──────── Provided records

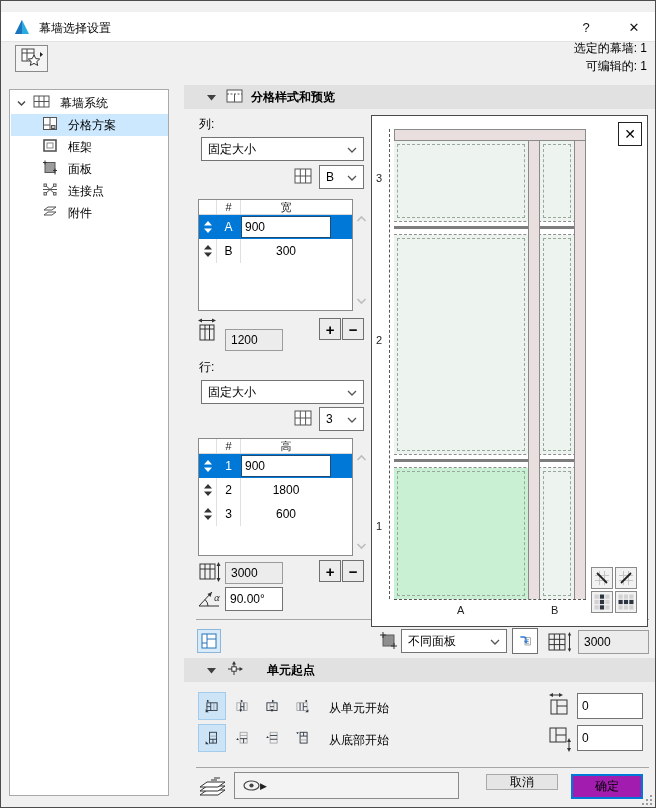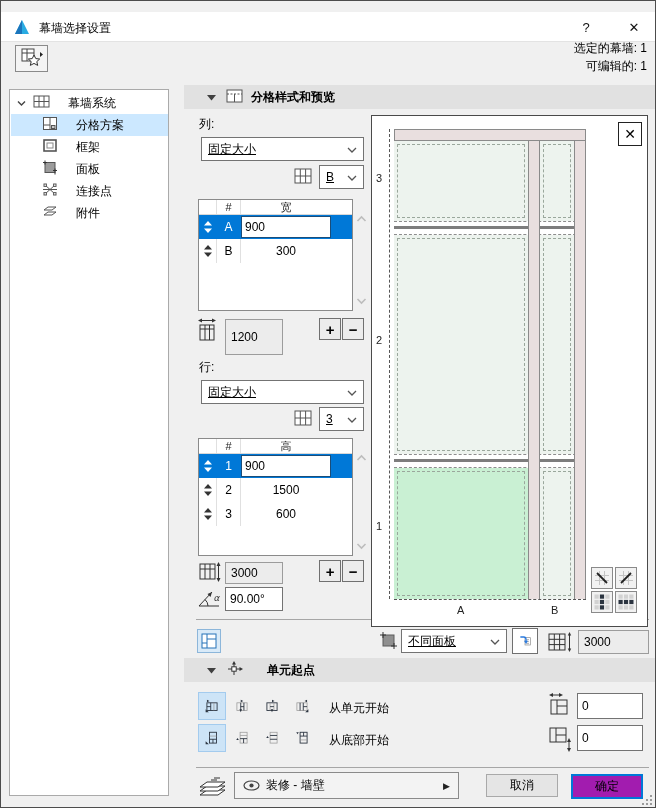"幕墙系统" .tree-label { margin-left: 18px -> 10px }
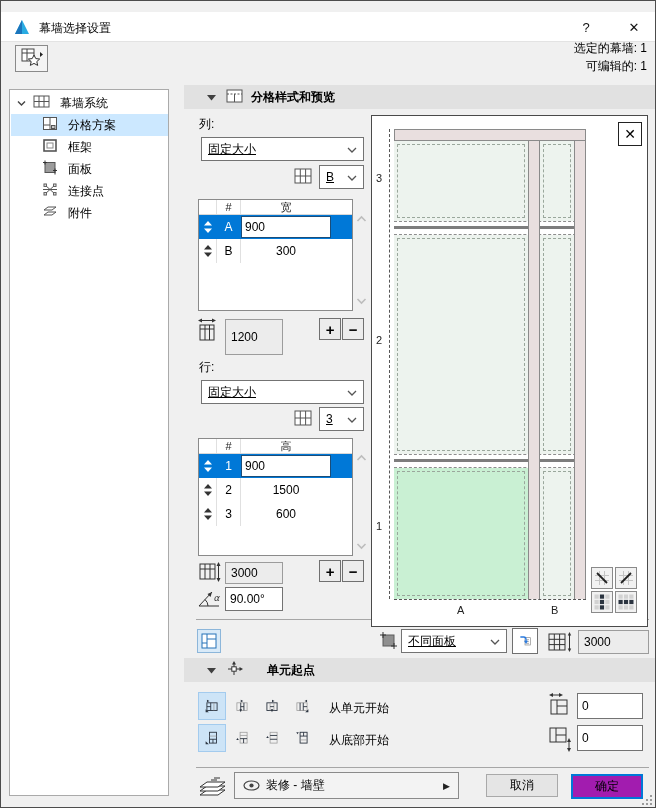"固定大小" .dd { text-decoration: underline -> none }
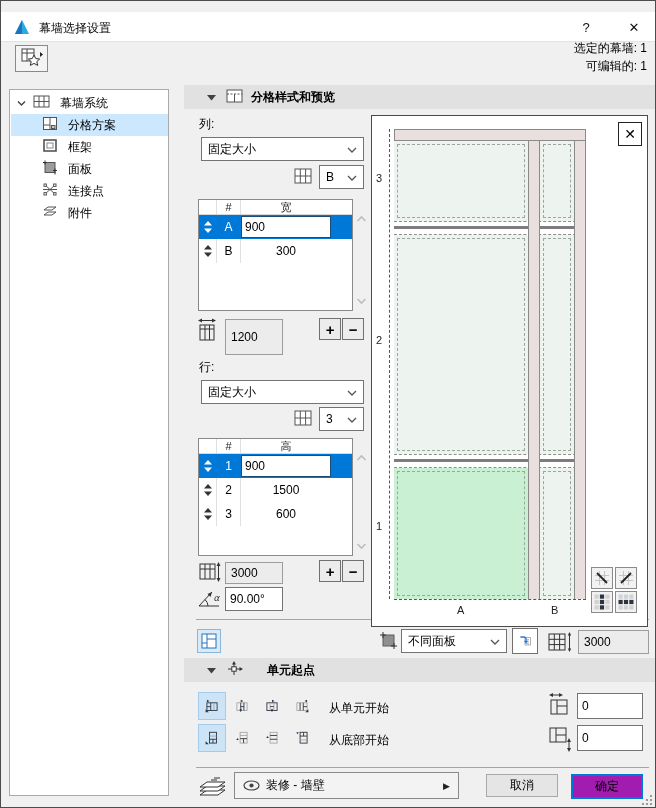"1200" div.abs { height: 36px -> 22px; top: 318px -> 328px }
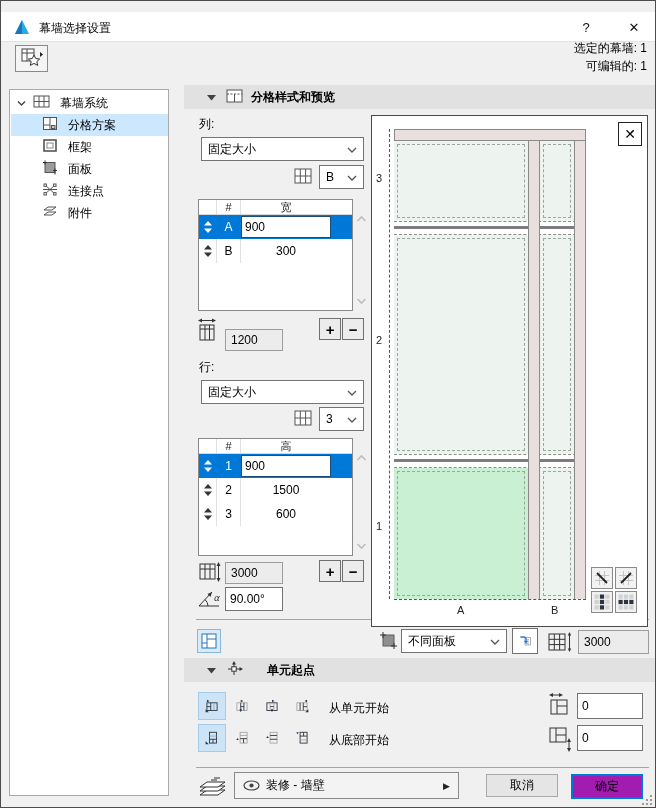"1500" div.c-val { text: 1500 -> 1800 }
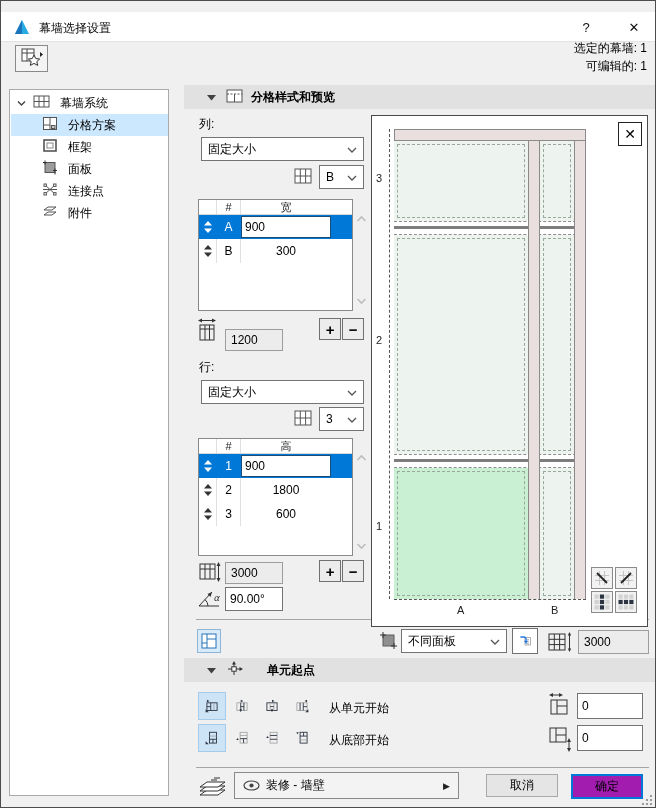"装修 - 墙壁" span { html: <span>装修 - 墙壁</span> -> none }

────────────────

▶ _Task description_
Leave out every picture, and write out exactly the lines from the one with "text: 1500 ->" through the end of the records above, both ends included.

▶ _Result of this task_
"1500" div.c-val { text: 1500 -> 1800 }
"装修 - 墙壁" span { html: <span>装修 - 墙壁</span> -> none }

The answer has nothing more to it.